Mais: para Foucault, o próprio nazismo, no século XX, é um fruto e uma radicalização do biopoder, afinal,
genocídios houve vários na história, mas o nazismo é o primeiro deles justificado em bases biológicas. A própria
preocupação com saúde, a anorexia e bullymia, a cultura fitness, a rejeição da velhice, características tão
comuns de nossa sociedade, seriam vistos como esferas de exercício do biopoder por Foucault. De fato, o
biopoder ou biopolítica, em todas as suas manifestações (umas julgadas comumente como boas e outras
como terríveis), parte sempre do mesmo princípio: trata-se de potencializar a vida humana, de fortalecer a saúde
do indivíduo, para que este se torne mais produtivo. Em outras palavras: para que ele se torne mais útil ao
sistema econômico vigente e ao organismo social como um todo. Diferente, portanto, do direito de soberania,
que se exercia pela violência física e pela extinção da vida do indivíduo, o biopoder se exerce de modo sutil: não
pelo enfraquecimento das forças vitais, mas pelo seu controle mais eficiente; não pela diminuição da saúde do
corpo, mas pelo seu adestramento. O modo como o biopoder se exerce é através, sobretudo, das normas, das
regras, dos regulamentos.

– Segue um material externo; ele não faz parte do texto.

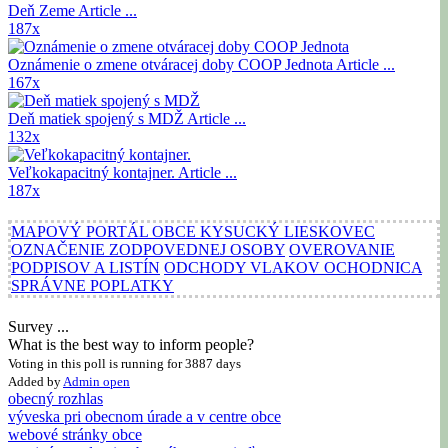
Deň Zeme
Article ...
187x
Oznámenie o zmene otváracej doby COOP Jednota
Article ...
167x
Deň matiek spojený s MDŽ
Article ...
132x
Veľkokapacitný kontajner.
Article ...
187x
MAPOVÝ PORTÁL OBCE KYSUCKÝ LIESKOVEC
OZNAČENIE ZODPOVEDNEJ OSOBY
OVEROVANIE
PODPISOV A LISTÍN
ODCHODY VLAKOV OCHODNICA
SPRÁVNE POPLATKY
Survey ...
What is the best way to inform people?
Voting in this poll is running for 3887 days
Added by
Admin
open
obecný rozhlas
výveska pri obecnom úrade a v centre obce
webové stránky obce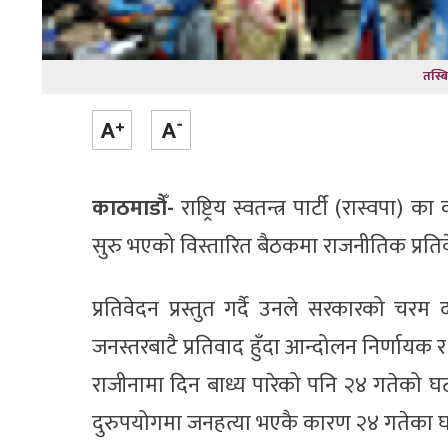
तस्ब
काठमाडौँ-
राष्ट्रिय स्वतन्त्र पार्टी (रास्व
सुरु भएको विस्तारित बैठकमा राजनीतिक प्रति
प्रतिवेदन प्रस्तुत गर्दै उनले सरकारको च
जनस्तरबाटै प्रतिवाद हुँदा आन्दोलन निर्णाय
राजीनामा दिन बाध्य पारेको पनि २४ गतेको घटनाल
दुरुपयोगमा जनहत्या भएकै कारण २४ गतेका घ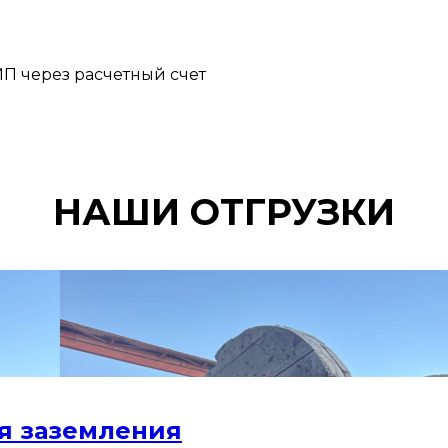
П через расчетный счет
НАШИ ОТГРУЗКИ
я заземления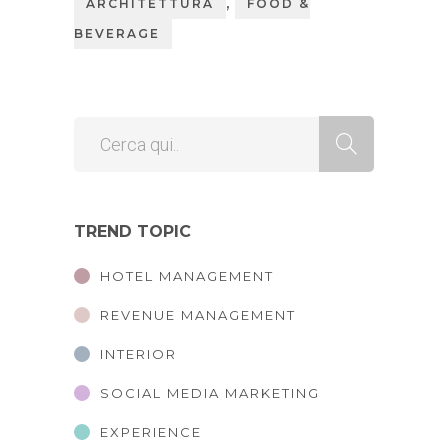
,
ARCHITETTURA
FOOD &
BEVERAGE
TREND TOPIC
HOTEL MANAGEMENT
REVENUE MANAGEMENT
INTERIOR
SOCIAL MEDIA MARKETING
EXPERIENCE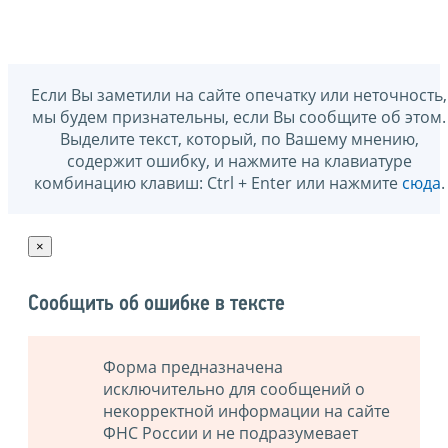
Если Вы заметили на сайте опечатку или неточность,
мы будем признательны, если Вы сообщите об этом.
Выделите текст, который, по Вашему мнению,
содержит ошибку, и нажмите на клавиатуре
комбинацию клавиш: Ctrl + Enter или нажмите
сюда
.
×
Сообщить об ошибке в тексте
Форма предназначена
исключительно для сообщений о
некорректной информации на сайте
ФНС России и не подразумевает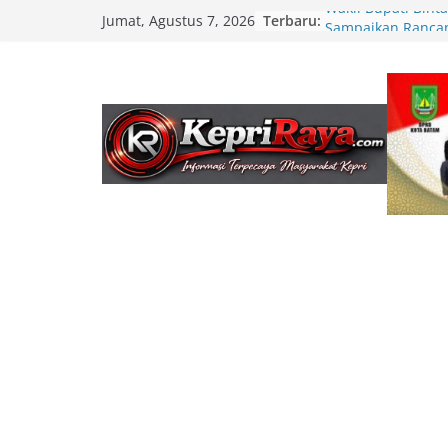
Skip
Terbaru:
Wakil Bupati Bint
Jumat, Agustus 7, 2026
to
Sampaikan Ranca
KUA-PPAS 2026
content
Satlantas Polres 
Helm Gratis, Ajak
Jadi Pelopor Kese
Lintas
Keselamatan Wisa
Prioritas, Dispar 
Pompong Wajib N
Penumpang di Tit
DPRD Bintan Mula
Perubahan KUA-PP
Tekankan Sinergi
Kepentingan Masy
Wabup Lingga Pim
Serentak Cegah St
Warga Manfaatkan
Gratis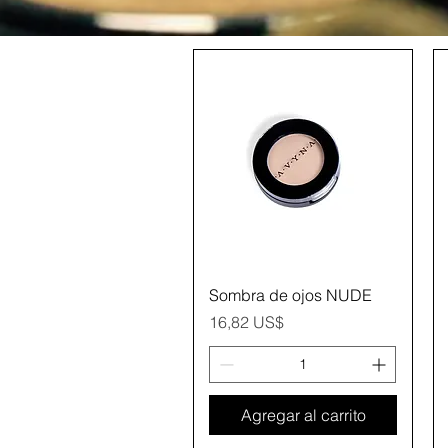
Vista rápida
Sombra de ojos NUDE
Precio
16,82 US$
Agregar al carrito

Sua lógica é a da disciplinarização dos corpos.
. Segundo Foucault, o símbolo por excelência da sociedade disciplinar em que vivemos é um modelo de
prisão que foi proposto pelo filósofo Jeremy Bentham, justamente na época da Revolução Industrial: o
panóptico. Neste modelo prisional, através de uma simples mudança de arquitetura, os vigias não precisariam
mais transitar por entre os corredores para controlar os presos. Ao contrário, a torre de vigia seria posta no
centro de um círculo, em cujas extremidade estariam as celas. Assim, sem qualquer uso de violência explícita,
apenas pelo controle do olhar, o panóptico permitia um domínio e disciplinarização total da vida dos presos. Na
verdade, para Foucault, em virtude do biopoder, todos vivemos em um constante panóptico, inteiramente
controlados, não pela força física, mas pelo domínio sutil do olhar.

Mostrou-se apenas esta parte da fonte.